Şuur ve şuuraltının işlevini anlamak insanı tanımak ve anlamaktır. Genel davranış kalıpları olarak insanların ortak şuuraltı yansımaları vardır. Bir de her insanın kendine özgü şuuraltı yapılanması vardır ki, onu keşfetmek psikolojinin uzmanlık alanına girer.
Şuur yeni terminolojide bilinç, şuuraltı da bilinçaltı olarak ifade edilmektedir.
İnsanları tanımak herkesin arzu ettiği bir yetkinliktir, ama kâmil insanların bazıları bu özelliği arzu etmemişler. Şefkat ve merhamet duyguları insanlar hakkında pozitif düşüncelerinin zail olmaması için insanların iç yüzünü görme kabiliyetlerinden kurtulmak için niyazda bulunmuşlar.
Bugünün kişisel gelişim anlayışında ise, her davranışın anlamını çözebilmenin adına da “Beden Dili” diye bir uzmanlık alanı ortaya çıkmış.
İnsanları tanıma merak ve ilgisi o kadar artmış ki, isabet etsin etmesin niyet okumak herkesin işi olmuş. Genelde negatif duyguların çözümü olarak algılanan niyet okuma insanlar arası iletişimi maalesef olumsuz etkilemiştir.
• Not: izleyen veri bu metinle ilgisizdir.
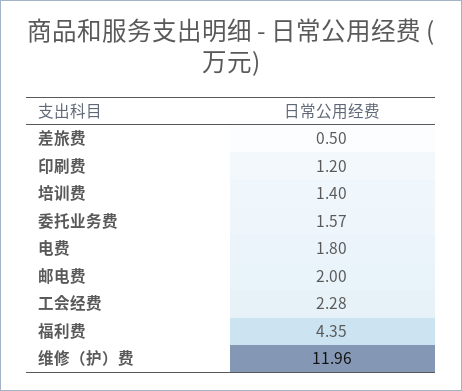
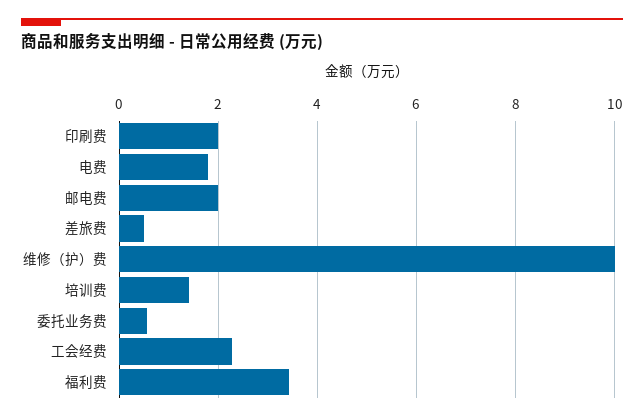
印刷费: 1.2 -> 2
委托业务费: 1.57 -> 0.6
福利费: 4.35 -> 3.4
维修（护）费: 11.96 -> 10

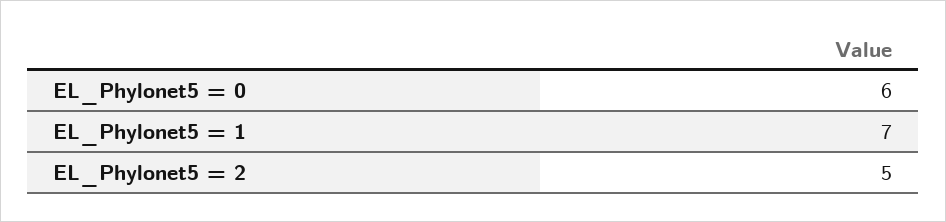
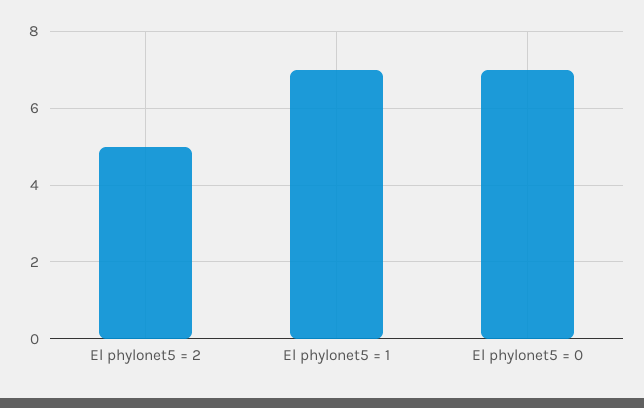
EL_Phylonet5 = 0: 6 -> 7

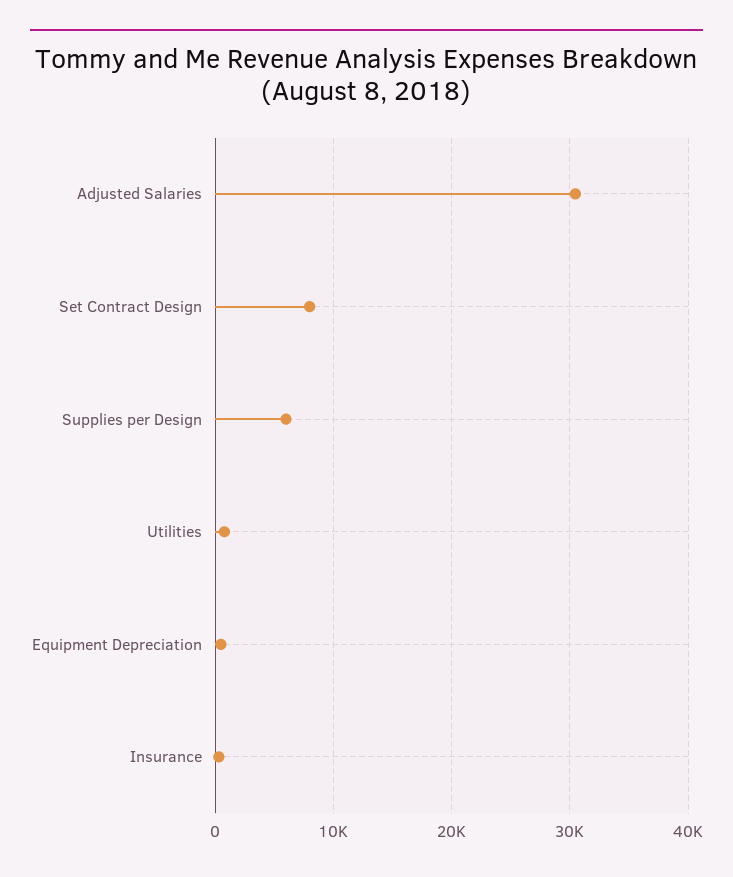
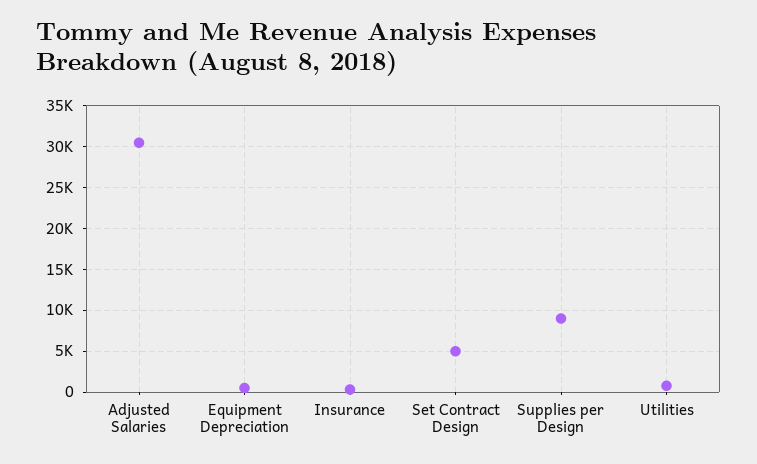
Set Contract Design: 8000 -> 5000
Supplies per Design: 6000 -> 9000

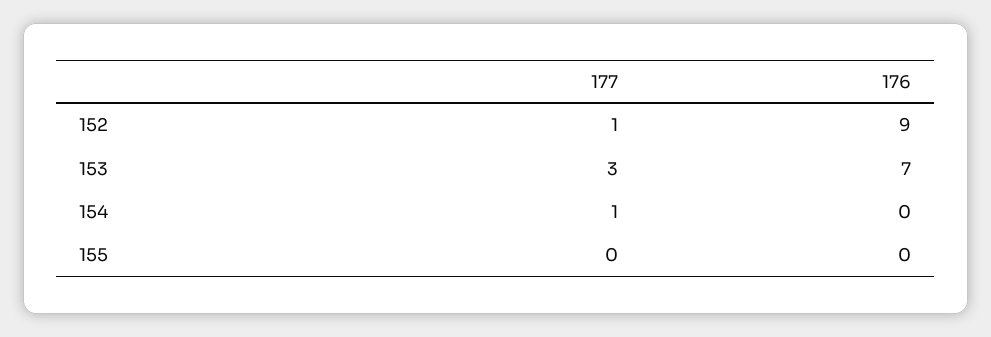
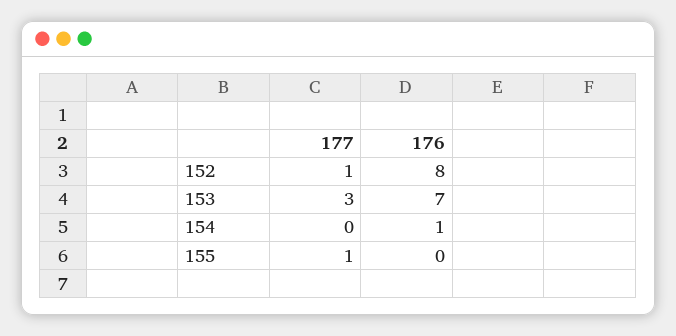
176, 152: 9 -> 8
177, 154: 1 -> 0
176, 154: 0 -> 1
177, 155: 0 -> 1

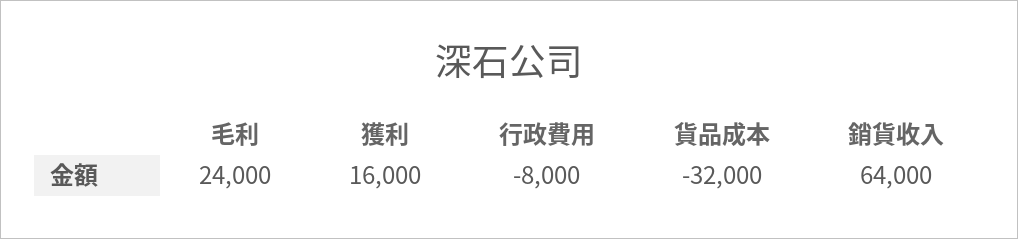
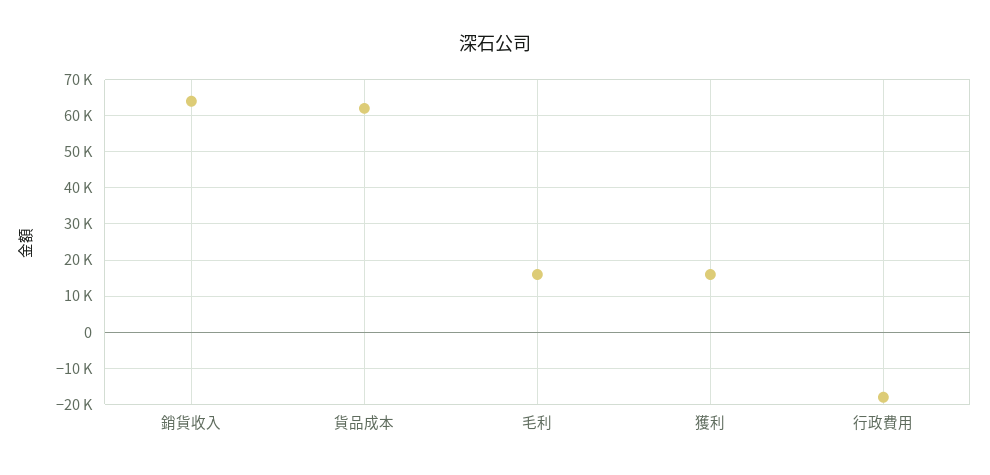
毛利: 24000 -> 16000
行政費用: -8000 -> -18000
貨品成本: -32000 -> 62000

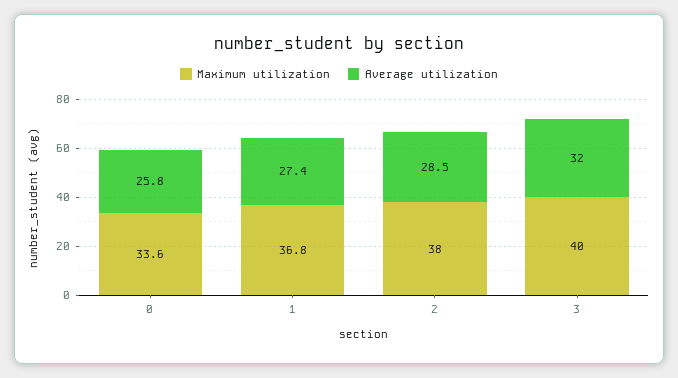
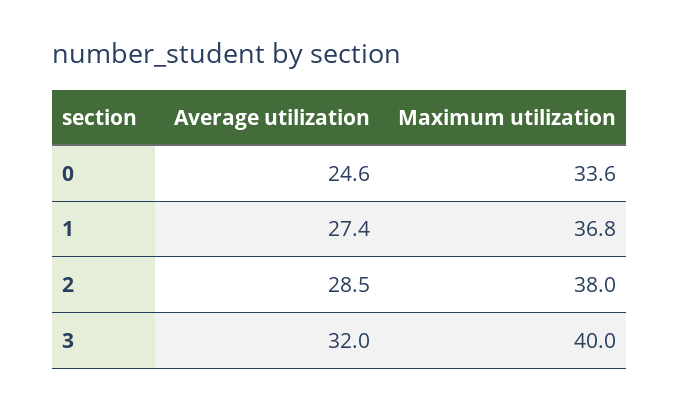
Average utilization, 0: 25.8 -> 24.6

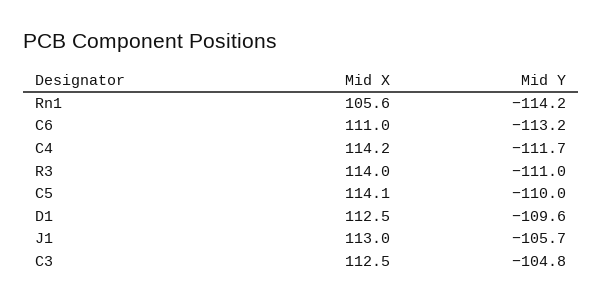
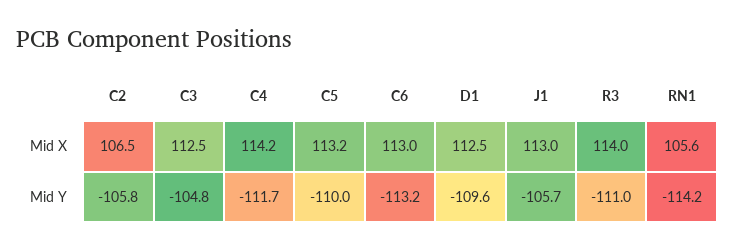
Mid X, C6: 111 -> 113
Mid X, C5: 114.1 -> 113.2
Mid X, C2: none -> 106.5
Mid Y, C2: none -> -105.8

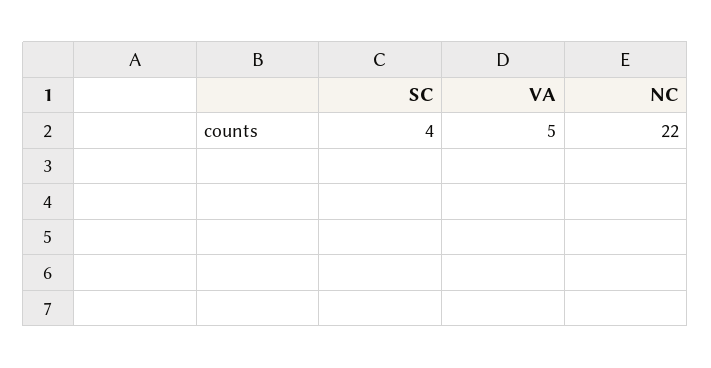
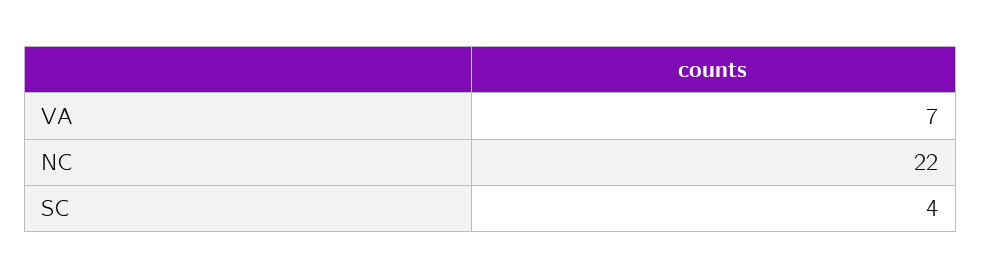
VA: 5 -> 7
Dolayısı ile huzur ve sosyal barışa zararı dokunmaktadır.
İnsan merkezli düşünme insanı sevmeyi, insanları mutlu etme amacına yönelik olursa anlamlıdır. “Ben senin ne şeytanlıklar düşündüğünü biliyorum!!!” gibi olumsuz niyet okumalara dayalı insanı tanımak yerine tanımamak daha iyidir. Çünkü insanın çözülemeyen sırlarından olan pozitif ve negatif elektriklenme olarak ifade edilen “kalp gözü” veya hissi kablel vuku” gibi hasletlerle iç dünya bir şekilde dışa yansıyor. Etkilenme de ona göre oluyor.
Bilinçaltı duygu ve davranışların merkezidir
İnsan neye ağlıyor ve üzülüyorsa bilinçaltının yansımasıdır. Keza neye gülüyor ve memnun oluyorsa o da bilinçaltı göstergesidir.
Kendisi dışındaki insanların ağlamaları, gülmeleri, mutlulukları ve üzüntüleri bir insanda ne gibi bir etki yaparsa bilinçaltı yapısını yansıtır.
Yine kâmil insanlardan biri evinin yandığı haberini almış. Haberin doğrusu ise sonradan anlaşılmış; kendi evi olmadığı, komşusunun evinin yandığını öğrenince “Elhamdülillah” demiş. Daha sonra pişman olup kırk yıl “tevbe estağfurullah” çekmiş. İşte bilinçaltı, bilinç ayrımı ve tanımı.
Bilinçaltı gerçek sevgi ile yapılanmış olan insanlar insanları memnun ve mutlu etmekten haz duyar.
Ben merkezli nefisperest, kısa görüşlü, maneviyat yoksunu olan insanların biyolojik ve hayvaniyet duygularının aklına, bilincine ve bilinçaltına hâkim olduğu insanların ağlamaları ve gülmelerinden anlaşılır.
Ağlamak kalbi gelişmişliğin de göstergesidir. Hâk âşıklarının gözü yaşlı oluşunun kalbindeki şefkat ve merhamet duygularının kemâl derecesidir.
Bilinçaltının bir diğer göstergesi de reflekslerdir. Ani ve gayr-ı ihtiyarî tepkiler bilinçaltı yapısının habercileridir.
Bilincin bilinçaltını şekillendirmesi; irade ve disiplin
Aklın meşgul olduğu, zihnin işleyişi, bedenin eyleme geçmesi bilinç ile bilinçaltı etkileşim sürecidir. “Akıl ne ile tavaggul ederse kalp onda fani olur” gerçeği akılda başlayan düşünme süreci zihni faaliyetlerden sonra bedeni eyleme geçirir. Tekrar edildikçe zevk kaynağı olur. Hazır zaman ve gelecek zamanda insana sağlayacağı fayda ile zarar özelliği kalbin sevgi ve nefret kaynağı olur.
Disiplin ise, hazırdaki lezzeti aşıp daha ileri projeksiyonlu bakışın düşünce ve davranışlara yansımasıdır. İleriyi hesap eden düşünce ve davranışların zorluklarına katlanmak, doğru davranışta ısrar etmektir. Disiplin insanın iç dinamikleri ile kendi istediği için karar verip ısrar ederek hayatını devam ettirmektir. Doğru davranışların tekrarı bilinçaltının zevk ve üzüntü kaynağını oluşturur. Gülme ve ağlamaların anlamlarıdır.